Copy the listing from its first line through the line containing "SOLAIRE TEINTE BEIGE", inclusive, and swap every "PHYTEAL" for "Phyteal". Leave everything else in those lines as it is.

── Excerpted data

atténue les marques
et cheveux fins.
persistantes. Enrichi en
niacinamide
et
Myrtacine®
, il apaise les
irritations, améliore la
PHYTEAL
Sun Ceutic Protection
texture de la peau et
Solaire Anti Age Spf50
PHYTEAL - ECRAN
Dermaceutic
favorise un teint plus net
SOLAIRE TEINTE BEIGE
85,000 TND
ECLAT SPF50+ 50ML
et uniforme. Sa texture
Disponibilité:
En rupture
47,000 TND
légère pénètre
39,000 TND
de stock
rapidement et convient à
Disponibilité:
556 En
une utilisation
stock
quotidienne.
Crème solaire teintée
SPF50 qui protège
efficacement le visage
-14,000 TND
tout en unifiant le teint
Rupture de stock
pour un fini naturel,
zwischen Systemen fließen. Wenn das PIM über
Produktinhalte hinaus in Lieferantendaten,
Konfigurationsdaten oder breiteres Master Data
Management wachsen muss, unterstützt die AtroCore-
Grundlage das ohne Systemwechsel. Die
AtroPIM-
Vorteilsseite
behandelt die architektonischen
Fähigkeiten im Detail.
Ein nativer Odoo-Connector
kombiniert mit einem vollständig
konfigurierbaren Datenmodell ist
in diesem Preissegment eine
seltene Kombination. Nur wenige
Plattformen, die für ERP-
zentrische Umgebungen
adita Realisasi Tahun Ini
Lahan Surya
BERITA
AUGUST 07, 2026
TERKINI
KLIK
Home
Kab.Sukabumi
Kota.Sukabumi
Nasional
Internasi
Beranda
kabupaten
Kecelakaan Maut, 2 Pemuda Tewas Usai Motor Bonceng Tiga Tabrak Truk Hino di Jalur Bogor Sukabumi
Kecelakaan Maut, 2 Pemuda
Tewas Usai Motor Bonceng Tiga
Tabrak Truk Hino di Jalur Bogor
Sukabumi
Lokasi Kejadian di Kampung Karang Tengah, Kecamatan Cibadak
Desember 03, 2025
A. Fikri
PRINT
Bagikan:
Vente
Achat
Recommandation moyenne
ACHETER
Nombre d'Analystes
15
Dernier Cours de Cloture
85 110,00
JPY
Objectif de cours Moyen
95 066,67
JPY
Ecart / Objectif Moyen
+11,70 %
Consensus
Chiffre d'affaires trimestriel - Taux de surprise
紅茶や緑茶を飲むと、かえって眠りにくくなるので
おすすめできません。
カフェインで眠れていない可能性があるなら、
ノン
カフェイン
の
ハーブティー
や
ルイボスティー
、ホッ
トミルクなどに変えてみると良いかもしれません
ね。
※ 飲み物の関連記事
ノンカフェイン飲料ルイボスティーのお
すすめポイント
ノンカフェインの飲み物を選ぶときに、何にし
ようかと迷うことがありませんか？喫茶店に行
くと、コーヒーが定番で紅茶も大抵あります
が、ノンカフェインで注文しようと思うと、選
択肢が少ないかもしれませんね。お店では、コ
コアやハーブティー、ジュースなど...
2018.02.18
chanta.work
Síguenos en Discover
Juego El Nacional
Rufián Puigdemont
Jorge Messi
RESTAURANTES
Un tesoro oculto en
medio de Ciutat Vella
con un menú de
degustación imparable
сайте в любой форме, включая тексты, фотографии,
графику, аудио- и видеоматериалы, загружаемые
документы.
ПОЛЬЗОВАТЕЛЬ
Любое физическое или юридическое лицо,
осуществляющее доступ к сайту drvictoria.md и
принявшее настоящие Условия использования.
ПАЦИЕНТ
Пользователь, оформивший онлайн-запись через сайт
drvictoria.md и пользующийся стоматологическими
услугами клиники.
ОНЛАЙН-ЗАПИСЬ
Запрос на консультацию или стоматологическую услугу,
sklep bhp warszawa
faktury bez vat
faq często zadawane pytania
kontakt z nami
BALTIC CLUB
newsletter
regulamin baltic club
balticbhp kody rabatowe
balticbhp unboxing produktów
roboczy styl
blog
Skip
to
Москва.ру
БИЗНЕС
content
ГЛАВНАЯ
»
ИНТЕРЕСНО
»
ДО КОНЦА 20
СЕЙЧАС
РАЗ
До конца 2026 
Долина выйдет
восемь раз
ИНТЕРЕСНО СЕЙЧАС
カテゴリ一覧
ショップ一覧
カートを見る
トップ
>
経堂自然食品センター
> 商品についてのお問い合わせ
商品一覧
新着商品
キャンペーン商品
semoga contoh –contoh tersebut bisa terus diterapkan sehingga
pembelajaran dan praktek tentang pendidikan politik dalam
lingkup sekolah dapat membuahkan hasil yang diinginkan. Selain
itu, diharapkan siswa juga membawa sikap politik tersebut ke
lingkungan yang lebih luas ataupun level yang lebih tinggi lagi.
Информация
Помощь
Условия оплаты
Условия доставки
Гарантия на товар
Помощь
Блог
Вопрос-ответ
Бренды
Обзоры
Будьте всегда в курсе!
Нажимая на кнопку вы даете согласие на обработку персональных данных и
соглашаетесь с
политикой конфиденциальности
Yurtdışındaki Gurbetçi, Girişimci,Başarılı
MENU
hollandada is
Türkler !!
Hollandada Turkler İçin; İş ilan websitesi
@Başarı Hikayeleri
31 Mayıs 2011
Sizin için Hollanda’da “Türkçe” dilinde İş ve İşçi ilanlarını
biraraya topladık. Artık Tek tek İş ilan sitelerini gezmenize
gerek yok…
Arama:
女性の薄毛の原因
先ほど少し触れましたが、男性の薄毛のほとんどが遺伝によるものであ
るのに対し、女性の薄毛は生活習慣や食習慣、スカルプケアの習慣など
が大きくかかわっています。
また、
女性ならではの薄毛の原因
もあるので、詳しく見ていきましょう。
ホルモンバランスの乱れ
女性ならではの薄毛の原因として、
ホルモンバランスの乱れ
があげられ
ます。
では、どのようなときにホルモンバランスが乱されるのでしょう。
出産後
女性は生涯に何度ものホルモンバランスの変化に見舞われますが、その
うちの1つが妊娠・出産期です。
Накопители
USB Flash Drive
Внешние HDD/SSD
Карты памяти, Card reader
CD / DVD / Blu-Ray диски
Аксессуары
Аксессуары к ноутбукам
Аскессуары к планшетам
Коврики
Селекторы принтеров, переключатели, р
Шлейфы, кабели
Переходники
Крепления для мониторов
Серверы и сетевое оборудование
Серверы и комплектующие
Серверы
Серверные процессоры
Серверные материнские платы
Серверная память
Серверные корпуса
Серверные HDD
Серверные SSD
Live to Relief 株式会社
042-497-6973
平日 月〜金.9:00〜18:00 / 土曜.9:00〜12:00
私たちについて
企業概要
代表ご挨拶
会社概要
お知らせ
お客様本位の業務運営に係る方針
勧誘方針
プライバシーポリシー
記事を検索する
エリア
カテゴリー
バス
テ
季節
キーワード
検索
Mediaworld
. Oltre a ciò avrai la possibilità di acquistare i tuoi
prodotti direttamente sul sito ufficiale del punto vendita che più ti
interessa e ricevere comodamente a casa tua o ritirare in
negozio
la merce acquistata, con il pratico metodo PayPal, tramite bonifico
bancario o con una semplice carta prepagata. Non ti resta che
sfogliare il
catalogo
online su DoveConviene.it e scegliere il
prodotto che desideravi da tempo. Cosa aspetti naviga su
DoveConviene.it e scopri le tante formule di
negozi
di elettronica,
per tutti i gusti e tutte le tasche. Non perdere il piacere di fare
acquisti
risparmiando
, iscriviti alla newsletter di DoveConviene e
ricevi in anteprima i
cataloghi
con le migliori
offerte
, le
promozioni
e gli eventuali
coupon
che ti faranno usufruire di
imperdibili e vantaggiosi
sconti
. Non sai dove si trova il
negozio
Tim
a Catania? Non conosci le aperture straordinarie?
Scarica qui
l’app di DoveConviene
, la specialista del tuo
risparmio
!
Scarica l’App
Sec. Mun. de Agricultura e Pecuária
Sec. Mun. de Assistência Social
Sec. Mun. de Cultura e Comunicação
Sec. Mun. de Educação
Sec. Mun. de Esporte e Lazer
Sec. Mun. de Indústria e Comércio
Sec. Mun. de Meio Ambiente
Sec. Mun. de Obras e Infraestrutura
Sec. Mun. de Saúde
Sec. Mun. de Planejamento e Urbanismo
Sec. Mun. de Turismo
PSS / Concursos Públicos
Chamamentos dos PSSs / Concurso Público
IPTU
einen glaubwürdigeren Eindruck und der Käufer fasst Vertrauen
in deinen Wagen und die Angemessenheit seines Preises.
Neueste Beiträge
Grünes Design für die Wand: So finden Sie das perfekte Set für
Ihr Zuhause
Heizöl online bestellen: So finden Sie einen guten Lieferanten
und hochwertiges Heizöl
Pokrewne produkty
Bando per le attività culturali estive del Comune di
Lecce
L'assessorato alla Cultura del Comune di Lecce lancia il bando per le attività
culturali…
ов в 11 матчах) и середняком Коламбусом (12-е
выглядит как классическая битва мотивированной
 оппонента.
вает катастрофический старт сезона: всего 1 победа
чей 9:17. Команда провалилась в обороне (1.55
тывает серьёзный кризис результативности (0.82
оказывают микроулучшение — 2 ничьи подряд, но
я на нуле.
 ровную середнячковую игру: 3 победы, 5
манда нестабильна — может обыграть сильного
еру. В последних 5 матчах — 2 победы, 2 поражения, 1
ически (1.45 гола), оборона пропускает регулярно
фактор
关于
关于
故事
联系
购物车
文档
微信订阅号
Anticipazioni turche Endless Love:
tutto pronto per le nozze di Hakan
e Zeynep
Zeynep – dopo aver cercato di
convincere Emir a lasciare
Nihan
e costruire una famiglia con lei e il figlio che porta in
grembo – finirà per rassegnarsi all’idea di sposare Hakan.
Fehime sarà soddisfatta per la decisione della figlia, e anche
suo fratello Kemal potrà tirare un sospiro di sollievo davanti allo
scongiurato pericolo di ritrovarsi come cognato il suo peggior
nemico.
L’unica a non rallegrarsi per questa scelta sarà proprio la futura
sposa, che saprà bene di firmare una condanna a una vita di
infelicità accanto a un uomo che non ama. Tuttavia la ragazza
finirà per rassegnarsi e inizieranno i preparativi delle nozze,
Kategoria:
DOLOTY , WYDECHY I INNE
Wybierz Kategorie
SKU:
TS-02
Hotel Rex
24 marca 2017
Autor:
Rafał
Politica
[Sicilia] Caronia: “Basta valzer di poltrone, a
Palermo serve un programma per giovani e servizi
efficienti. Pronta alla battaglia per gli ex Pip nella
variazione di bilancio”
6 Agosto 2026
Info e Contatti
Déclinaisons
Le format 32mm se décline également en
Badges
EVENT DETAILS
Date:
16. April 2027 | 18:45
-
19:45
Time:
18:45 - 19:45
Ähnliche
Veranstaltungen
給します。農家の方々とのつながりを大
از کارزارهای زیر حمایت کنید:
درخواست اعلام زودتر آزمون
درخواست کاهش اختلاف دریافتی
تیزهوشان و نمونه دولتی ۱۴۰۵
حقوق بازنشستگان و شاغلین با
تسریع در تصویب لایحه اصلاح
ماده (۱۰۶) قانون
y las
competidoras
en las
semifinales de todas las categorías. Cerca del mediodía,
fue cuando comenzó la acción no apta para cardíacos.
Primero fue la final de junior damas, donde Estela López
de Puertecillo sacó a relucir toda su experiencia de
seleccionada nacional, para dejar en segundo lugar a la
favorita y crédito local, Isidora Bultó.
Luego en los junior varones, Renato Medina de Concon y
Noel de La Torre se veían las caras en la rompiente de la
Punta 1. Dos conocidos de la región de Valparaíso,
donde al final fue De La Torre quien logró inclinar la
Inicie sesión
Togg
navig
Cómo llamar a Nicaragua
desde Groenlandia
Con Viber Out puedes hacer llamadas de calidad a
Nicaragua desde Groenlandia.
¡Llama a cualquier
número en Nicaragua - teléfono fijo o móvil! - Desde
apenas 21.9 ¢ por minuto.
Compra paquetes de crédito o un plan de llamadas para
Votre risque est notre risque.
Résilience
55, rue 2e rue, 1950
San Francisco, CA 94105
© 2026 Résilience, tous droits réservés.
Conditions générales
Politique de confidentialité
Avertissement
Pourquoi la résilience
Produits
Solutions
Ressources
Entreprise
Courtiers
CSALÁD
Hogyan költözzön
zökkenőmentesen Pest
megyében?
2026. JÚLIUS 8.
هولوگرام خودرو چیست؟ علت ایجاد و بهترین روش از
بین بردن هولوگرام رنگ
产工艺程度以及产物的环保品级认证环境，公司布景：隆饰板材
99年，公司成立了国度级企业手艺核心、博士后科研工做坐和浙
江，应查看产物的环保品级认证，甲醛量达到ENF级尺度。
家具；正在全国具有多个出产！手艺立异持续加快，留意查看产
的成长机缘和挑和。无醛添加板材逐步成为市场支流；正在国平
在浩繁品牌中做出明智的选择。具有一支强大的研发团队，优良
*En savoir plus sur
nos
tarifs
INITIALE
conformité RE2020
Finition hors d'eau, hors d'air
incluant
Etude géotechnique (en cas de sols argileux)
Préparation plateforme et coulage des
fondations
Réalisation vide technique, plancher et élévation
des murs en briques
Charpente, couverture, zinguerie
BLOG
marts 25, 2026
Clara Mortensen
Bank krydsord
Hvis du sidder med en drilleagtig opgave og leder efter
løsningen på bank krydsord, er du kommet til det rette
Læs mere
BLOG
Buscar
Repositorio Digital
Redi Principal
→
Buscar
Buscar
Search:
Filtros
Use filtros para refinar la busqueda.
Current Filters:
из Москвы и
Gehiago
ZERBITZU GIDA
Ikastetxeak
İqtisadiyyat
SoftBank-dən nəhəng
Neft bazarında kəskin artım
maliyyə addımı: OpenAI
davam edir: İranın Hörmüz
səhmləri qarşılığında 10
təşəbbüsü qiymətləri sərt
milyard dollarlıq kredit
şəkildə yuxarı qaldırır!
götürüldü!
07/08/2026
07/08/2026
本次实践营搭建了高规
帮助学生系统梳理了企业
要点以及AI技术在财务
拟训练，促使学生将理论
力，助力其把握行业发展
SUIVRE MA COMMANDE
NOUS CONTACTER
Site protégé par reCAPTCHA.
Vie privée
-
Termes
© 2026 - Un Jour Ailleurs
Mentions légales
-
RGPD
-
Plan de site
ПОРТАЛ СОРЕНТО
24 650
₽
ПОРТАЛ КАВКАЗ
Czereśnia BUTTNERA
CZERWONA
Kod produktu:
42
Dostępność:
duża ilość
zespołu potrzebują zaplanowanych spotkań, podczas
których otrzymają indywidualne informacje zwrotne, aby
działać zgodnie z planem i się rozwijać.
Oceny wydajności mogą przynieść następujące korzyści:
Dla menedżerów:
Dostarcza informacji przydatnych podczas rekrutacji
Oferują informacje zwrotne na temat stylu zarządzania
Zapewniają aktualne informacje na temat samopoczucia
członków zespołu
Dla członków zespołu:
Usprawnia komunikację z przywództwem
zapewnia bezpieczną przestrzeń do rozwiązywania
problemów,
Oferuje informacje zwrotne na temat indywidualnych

────

### Result of this exercise:
atténue les marques
et cheveux fins.
persistantes. Enrichi en
niacinamide
et
Myrtacine®
, il apaise les
irritations, améliore la
Phyteal
Sun Ceutic Protection
texture de la peau et
Solaire Anti Age Spf50
Phyteal - ECRAN
Dermaceutic
favorise un teint plus net
SOLAIRE TEINTE BEIGE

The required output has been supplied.